Lines below containing the word "click" should be copied out.

(Collected data entries)
-- -- --

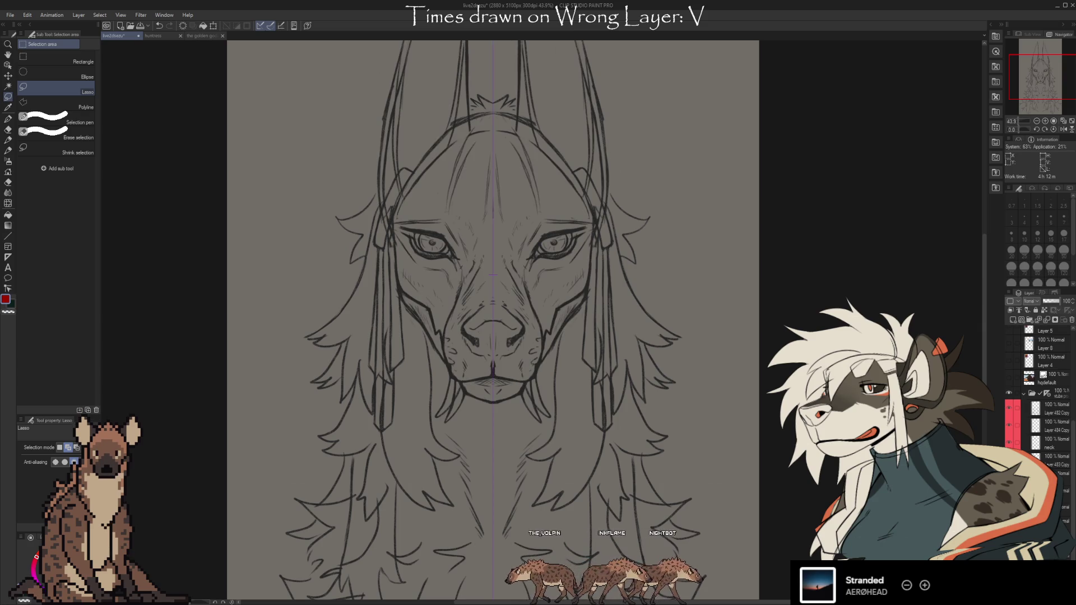
pyautogui.press('ctrl+z')
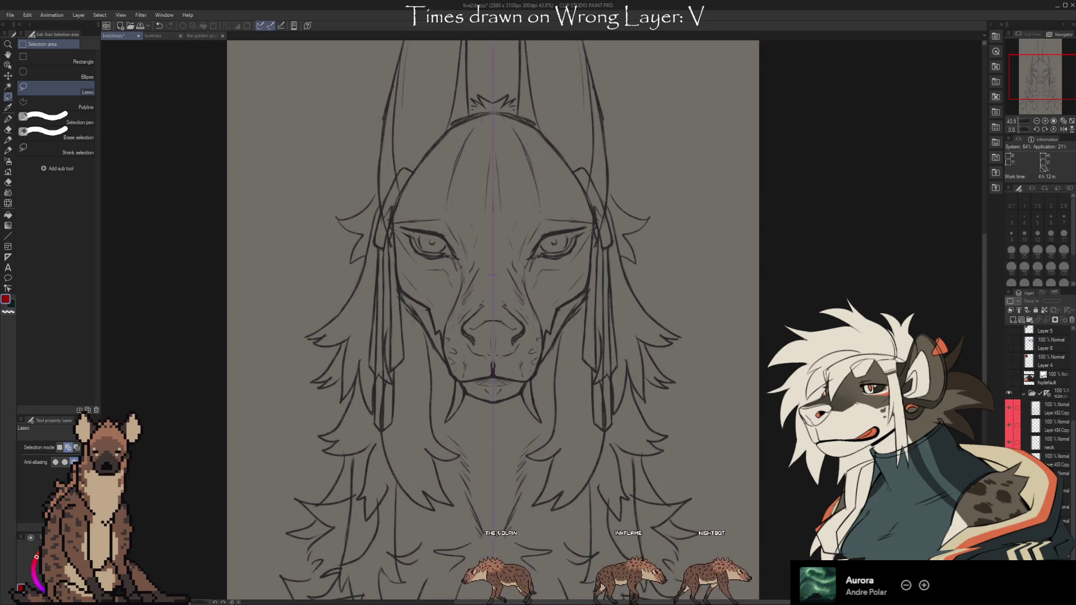
pyautogui.press('ctrl+z')
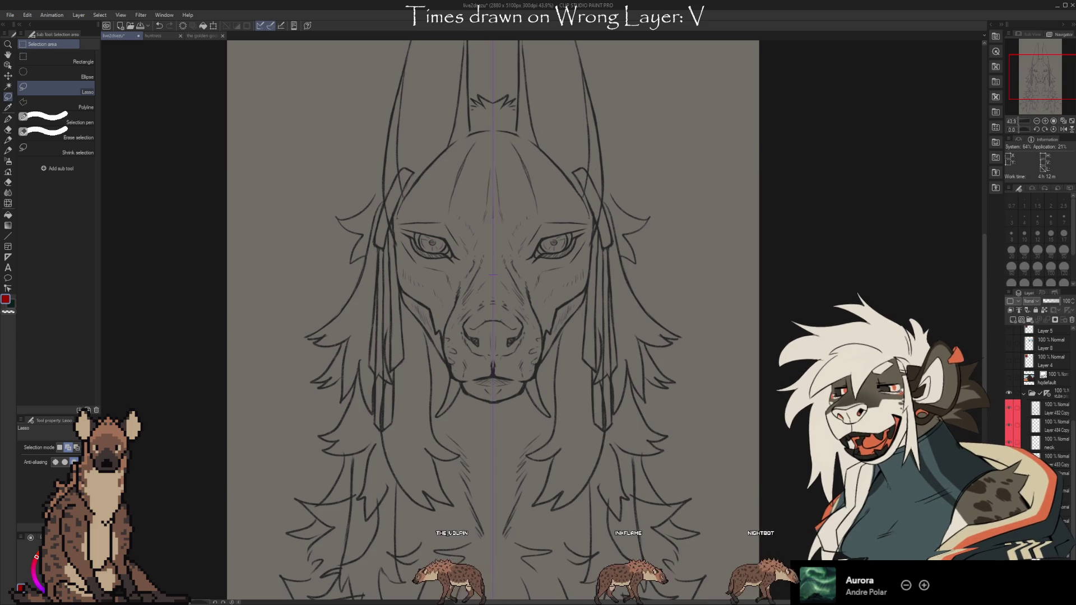
pyautogui.press('ctrl+z')
pyautogui.press('e')
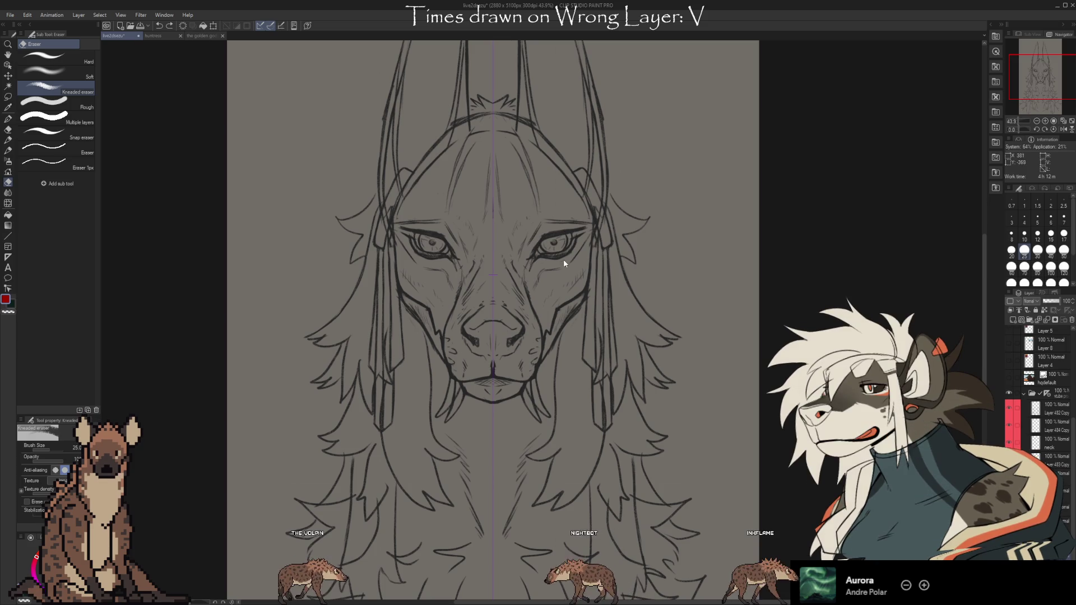
# Step: Lower the top sketch layer's opacity from 100 to 32%
pyautogui.click(1049, 301)
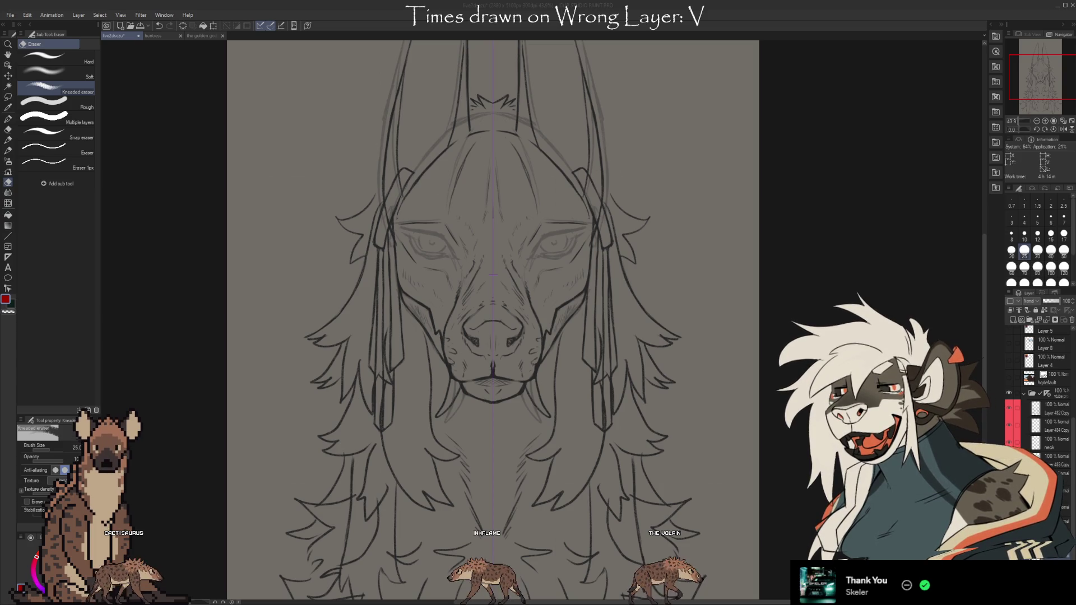
# Step: Bring Clip Studio Paint back into focus and pan across the bust sketch
pyautogui.click(877, 35)
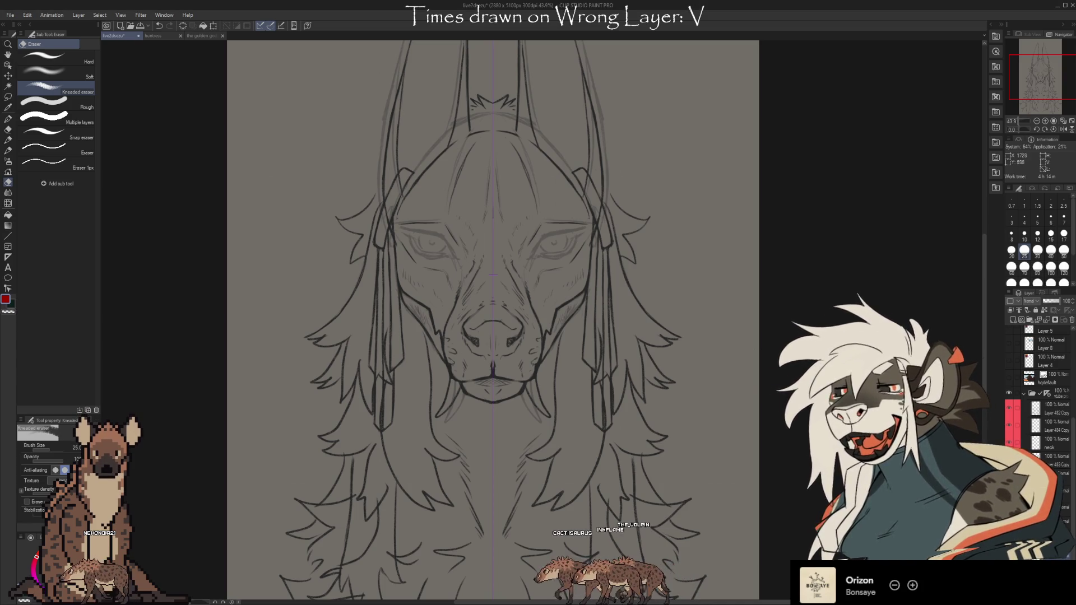
pyautogui.moveTo(550, 205); pyautogui.dragTo(517, 169)
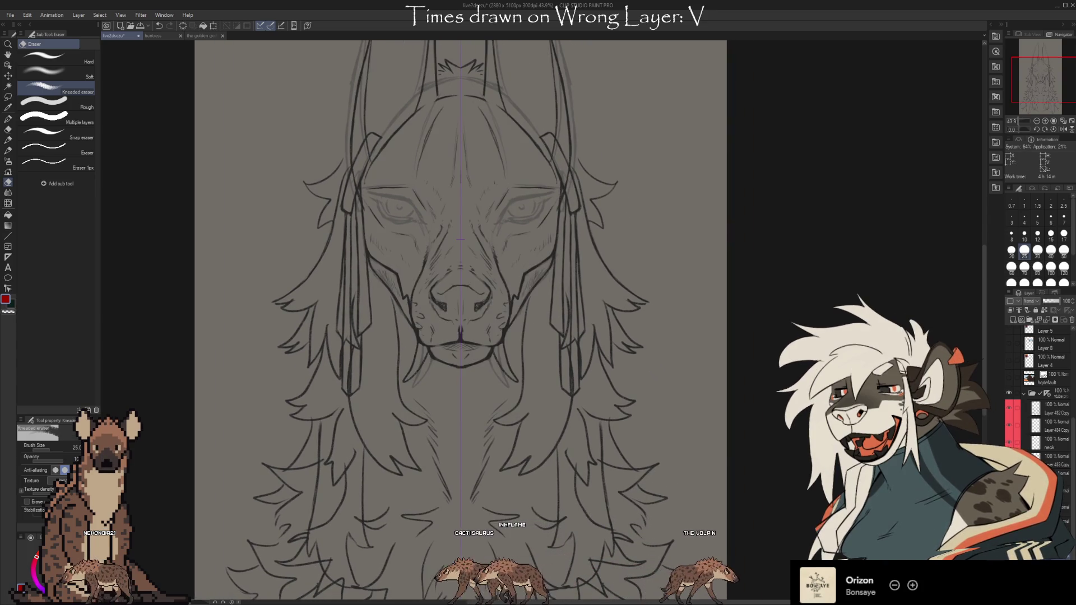
# Step: Show the two golden jackal reference layers above the sketch
pyautogui.press('b')
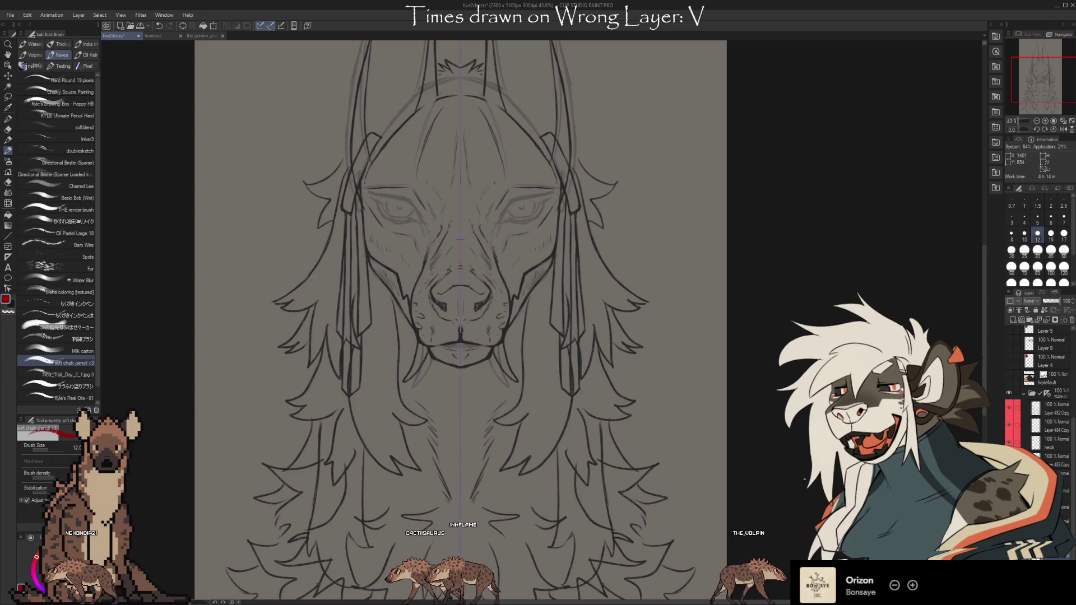
pyautogui.scroll(-5, 1042, 393)
pyautogui.click(1008, 368)
pyautogui.click(1009, 385)
pyautogui.moveTo(834, 291)
pyautogui.mouseDown()
pyautogui.moveTo(787, 503)
pyautogui.moveTo(773, 481)
pyautogui.moveTo(773, 491)
pyautogui.mouseUp()
# Step: Draw a mirrored red eye curve beside the head
pyautogui.scroll(-2, 787, 504)
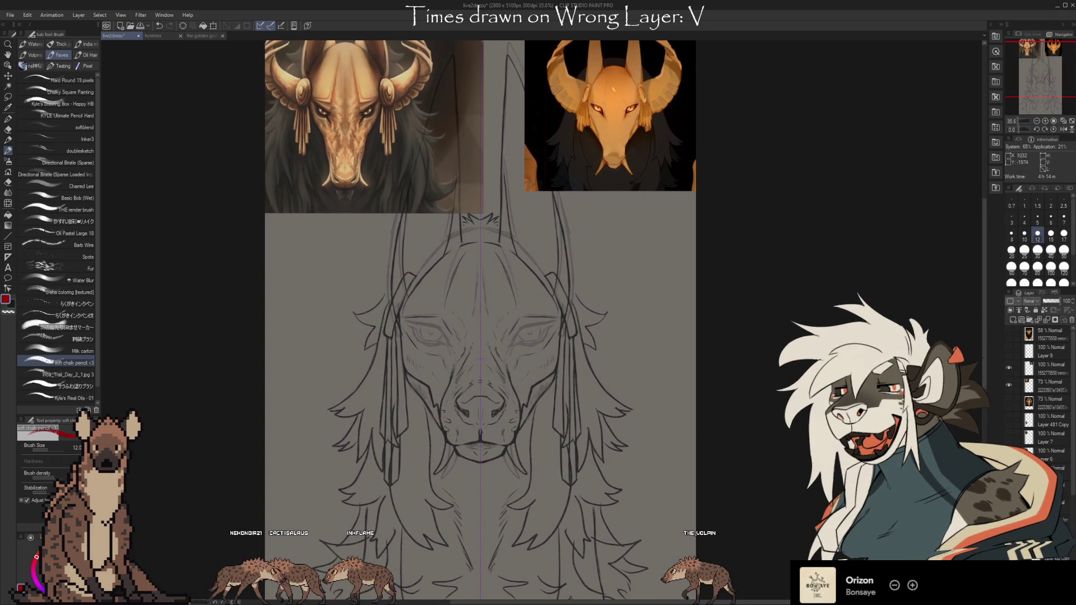
pyautogui.moveTo(664, 242); pyautogui.dragTo(649, 251)
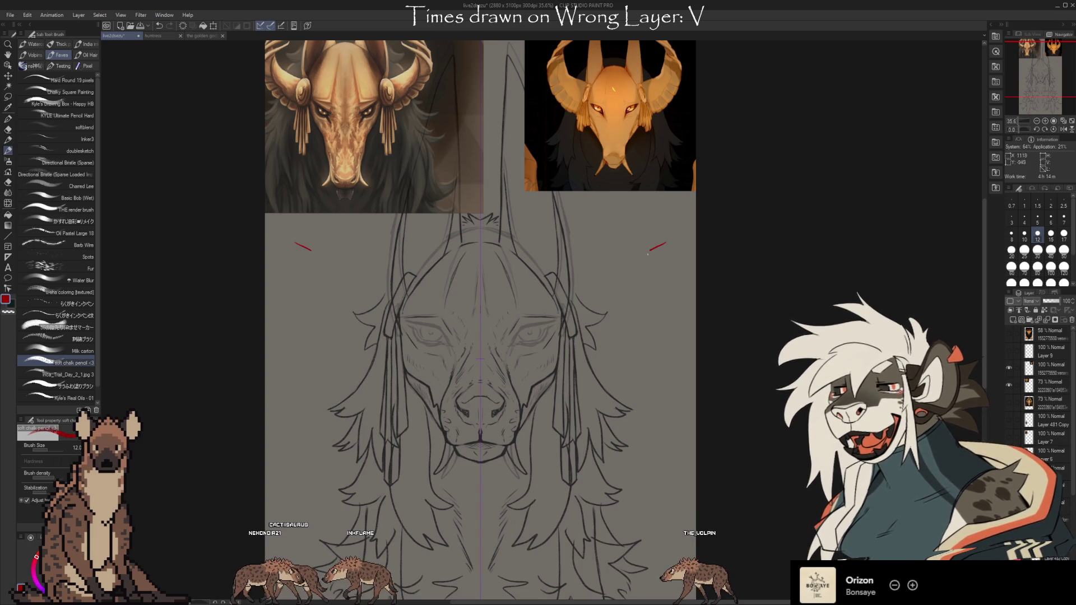
pyautogui.moveTo(675, 242)
pyautogui.mouseDown()
pyautogui.moveTo(645, 258)
pyautogui.moveTo(674, 253)
pyautogui.mouseUp()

-- -- --

» Answer to this exercise
pyautogui.click(1049, 301)
pyautogui.click(877, 35)
pyautogui.click(1008, 368)
pyautogui.click(1009, 385)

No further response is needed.